The French Parti Socialiste (PS) has defeated President Sarkozy's right-wing UMP party in local elections. In the same poll, the revolutionary socialist LCR made small but significant and impressive gains.
Since his election last year, Sarkozy has been battered by waves of working-class action - by rail workers, civil servants, students and more recently strikers in the private sector too. Now the working class has delivered another blow at the ballot box (unfortunately using the soft, blunt weapon of the PS). Rouen, Amiens, Metz, Strasbourg, Toulouse, Reims, Caen, St-Etienne and numerous smaller municipalities fell to the PS. A number of government ministers were among the casualties, for instance Xavier Darcos, the education minister defeated as mayor of Périgueux in the South West.

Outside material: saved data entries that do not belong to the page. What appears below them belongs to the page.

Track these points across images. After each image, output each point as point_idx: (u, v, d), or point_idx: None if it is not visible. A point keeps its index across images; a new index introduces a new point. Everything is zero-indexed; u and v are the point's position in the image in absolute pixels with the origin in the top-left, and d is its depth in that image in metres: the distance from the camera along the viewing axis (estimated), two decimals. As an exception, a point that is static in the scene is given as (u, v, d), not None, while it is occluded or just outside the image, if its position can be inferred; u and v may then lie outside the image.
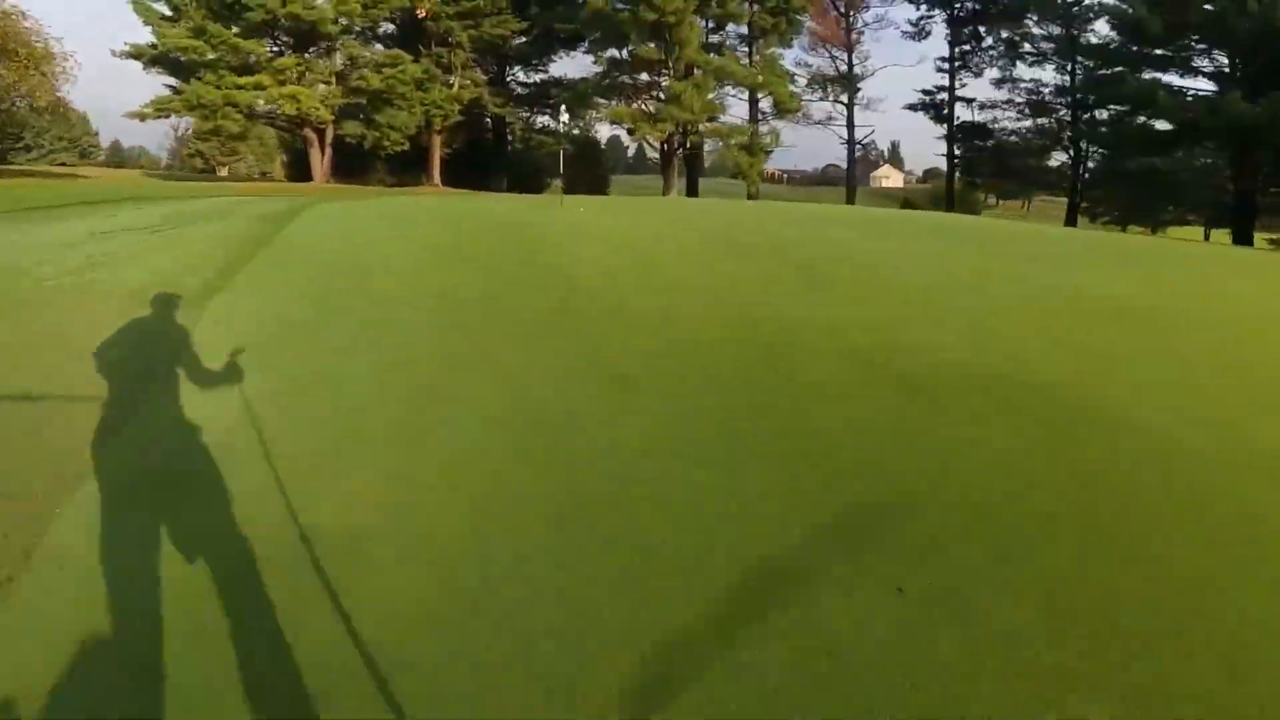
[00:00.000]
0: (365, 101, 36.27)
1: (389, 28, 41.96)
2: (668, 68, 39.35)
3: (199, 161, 68.75)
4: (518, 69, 46.16)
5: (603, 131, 77.04)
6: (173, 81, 34.85)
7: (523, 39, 42.40)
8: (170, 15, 34.10)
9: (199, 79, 32.83)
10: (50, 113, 40.22)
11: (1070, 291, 8.30)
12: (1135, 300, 8.10)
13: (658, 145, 41.87)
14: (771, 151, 44.04)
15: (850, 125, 51.88)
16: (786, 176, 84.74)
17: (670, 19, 36.02)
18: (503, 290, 7.60)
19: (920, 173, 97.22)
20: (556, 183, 24.95)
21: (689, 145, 42.24)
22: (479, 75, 42.51)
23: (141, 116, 34.15)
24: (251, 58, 33.71)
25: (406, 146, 38.23)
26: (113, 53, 34.34)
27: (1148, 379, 5.60)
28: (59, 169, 45.77)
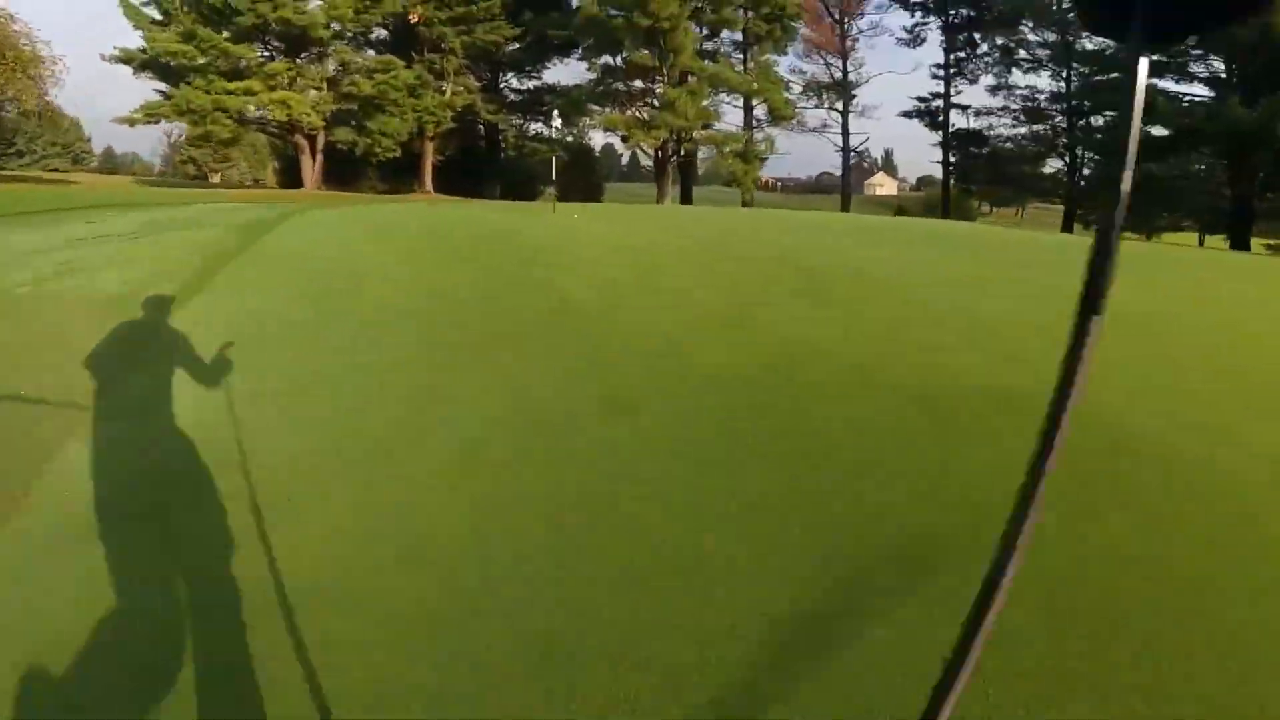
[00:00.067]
0: (357, 107, 36.26)
1: (381, 33, 41.97)
2: (662, 74, 39.49)
3: (191, 168, 68.71)
4: (511, 75, 46.29)
5: (596, 139, 77.36)
6: (163, 86, 34.81)
7: (516, 45, 42.45)
8: (161, 19, 34.03)
9: (189, 84, 32.76)
10: (38, 117, 40.00)
11: (1069, 296, 8.30)
12: (1130, 306, 8.12)
13: (652, 152, 42.00)
14: (766, 159, 44.34)
15: (845, 132, 52.28)
16: (780, 184, 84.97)
17: (665, 25, 36.16)
18: (502, 291, 7.56)
19: (914, 180, 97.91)
20: (550, 190, 24.92)
21: (683, 152, 42.37)
22: (472, 82, 42.56)
23: (131, 122, 34.09)
24: (242, 63, 33.67)
25: (398, 153, 38.13)
26: (102, 57, 34.38)
27: (1142, 384, 5.63)
28: (50, 175, 45.53)
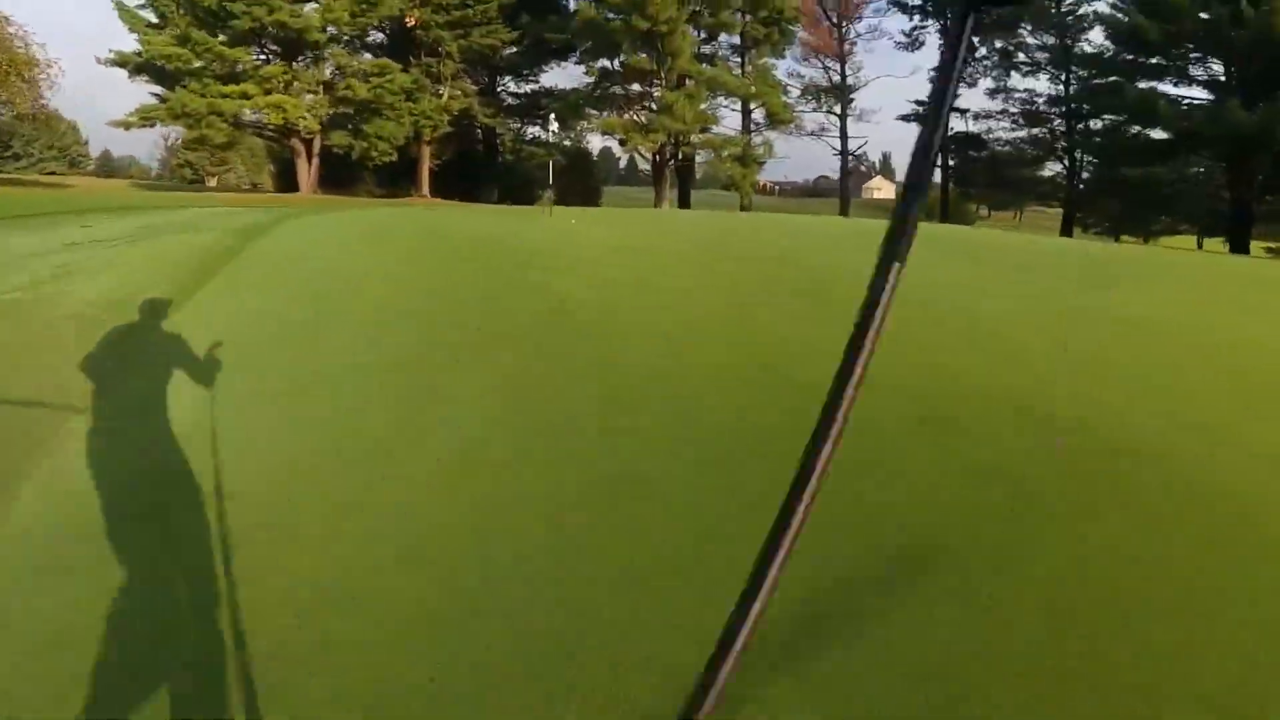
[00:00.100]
0: (353, 111, 36.03)
1: (378, 37, 41.78)
2: (660, 78, 39.48)
3: (188, 172, 68.55)
4: (508, 79, 46.16)
5: (594, 142, 77.29)
6: (158, 90, 34.64)
7: (513, 49, 42.25)
8: (156, 23, 33.90)
9: (184, 87, 32.61)
10: (32, 120, 39.87)
11: (1068, 300, 8.34)
12: (1131, 309, 8.15)
13: (650, 156, 41.97)
14: (764, 163, 44.24)
15: (844, 136, 52.07)
16: (778, 188, 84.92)
17: (662, 28, 36.16)
18: (502, 291, 7.56)
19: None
20: (547, 194, 24.89)
21: (681, 156, 42.30)
22: (469, 85, 42.44)
23: (126, 125, 33.96)
24: (237, 66, 33.45)
25: (395, 157, 37.90)
26: (98, 60, 34.20)
27: (1142, 385, 5.65)
28: (47, 178, 45.49)
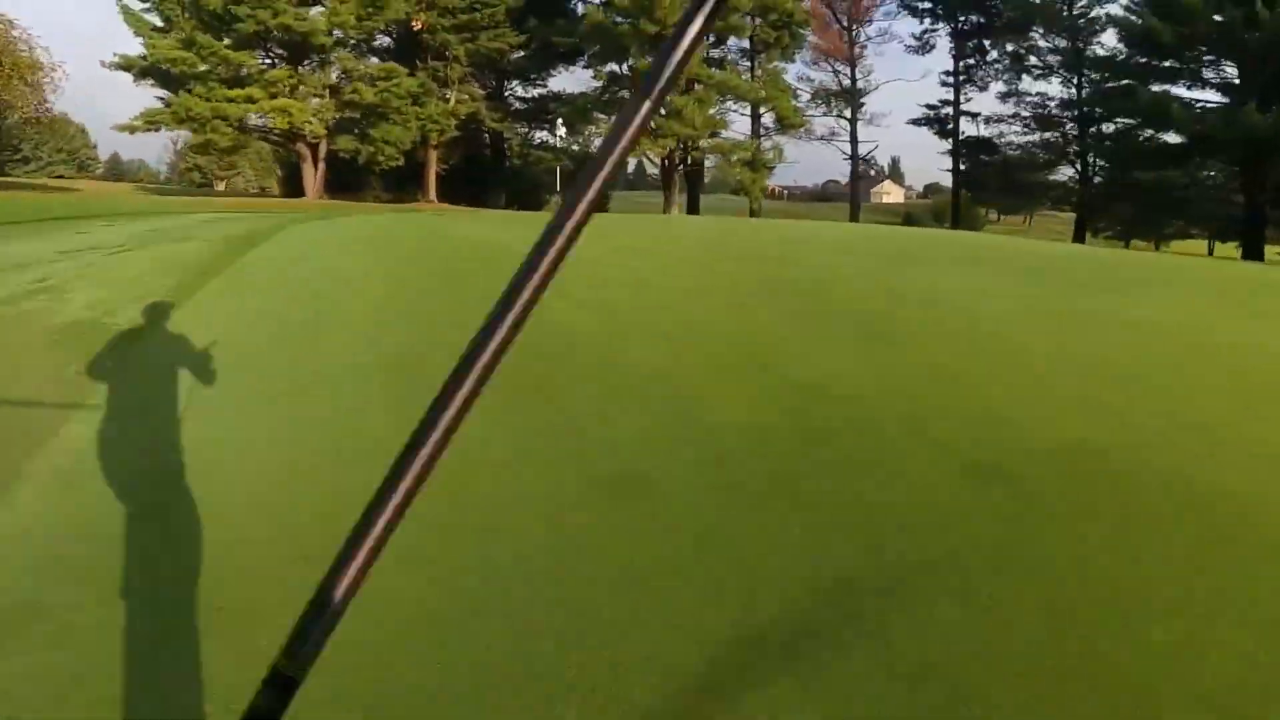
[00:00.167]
0: (359, 116, 35.72)
1: (384, 40, 41.60)
2: (669, 82, 39.36)
3: (197, 175, 68.68)
4: (515, 83, 45.98)
5: (602, 147, 76.92)
6: (163, 94, 34.49)
7: (521, 53, 42.12)
8: (161, 26, 33.80)
9: (189, 91, 32.45)
10: (37, 123, 39.98)
11: (1074, 305, 8.30)
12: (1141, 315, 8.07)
13: (658, 161, 41.66)
14: (774, 167, 43.78)
15: (854, 140, 51.54)
16: (787, 193, 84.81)
17: (671, 32, 36.09)
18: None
19: (920, 188, 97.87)
20: (556, 199, 24.90)
21: (690, 161, 42.06)
22: (476, 90, 42.28)
23: (131, 129, 33.79)
24: (243, 70, 33.16)
25: (402, 162, 37.54)
26: (102, 64, 33.96)
27: (1142, 386, 5.63)
28: (55, 182, 45.68)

Perhaps even more significant were the results for the LCR. The lists it stood or participated in with others did significantly better than in previous elections. (The only note of caution to be sounded here is that in some places the lists seem to have been a bit of a hodge podge politically; eg one involving Breton nationalists.) According to the LCR website, over half of the 200 lists it backed got 5% or more of the vote in the first round of the elections, while 34 got more than 10%. In the second round, seven lists got more than 10%. In the shipbuilding town of Saint-Nazaire in the North West, the LCR list got 17% of the vote. More than 50 LCR candidates have been elected.
France's other main far left group, Lutte Ouvriere, has not only refused to involve itself in the LCR's call for a new anti-capitalist party on the grounds that it would be insufficiently revolutionary; it also rejected the invitation to organise joint slates in the local elections, instead organising a number of joint lists with the PS and the Communist Party. Activists in LO's now-expelled minority faction explain this bizarre veering between sectarianism and opportunism as an attempt for the group to maintain itself now that it has lost the political initiative to the LCR. (In 1995, LO achieved won two million votes in the presidential elections, but has since then it has isolated itself by refusing to initiate or get involved in any attempt at working-class regroupment. In the last presidential it won 1.3% against 4.1% for the LCR, and unlike the LCR it is not growing significantly.)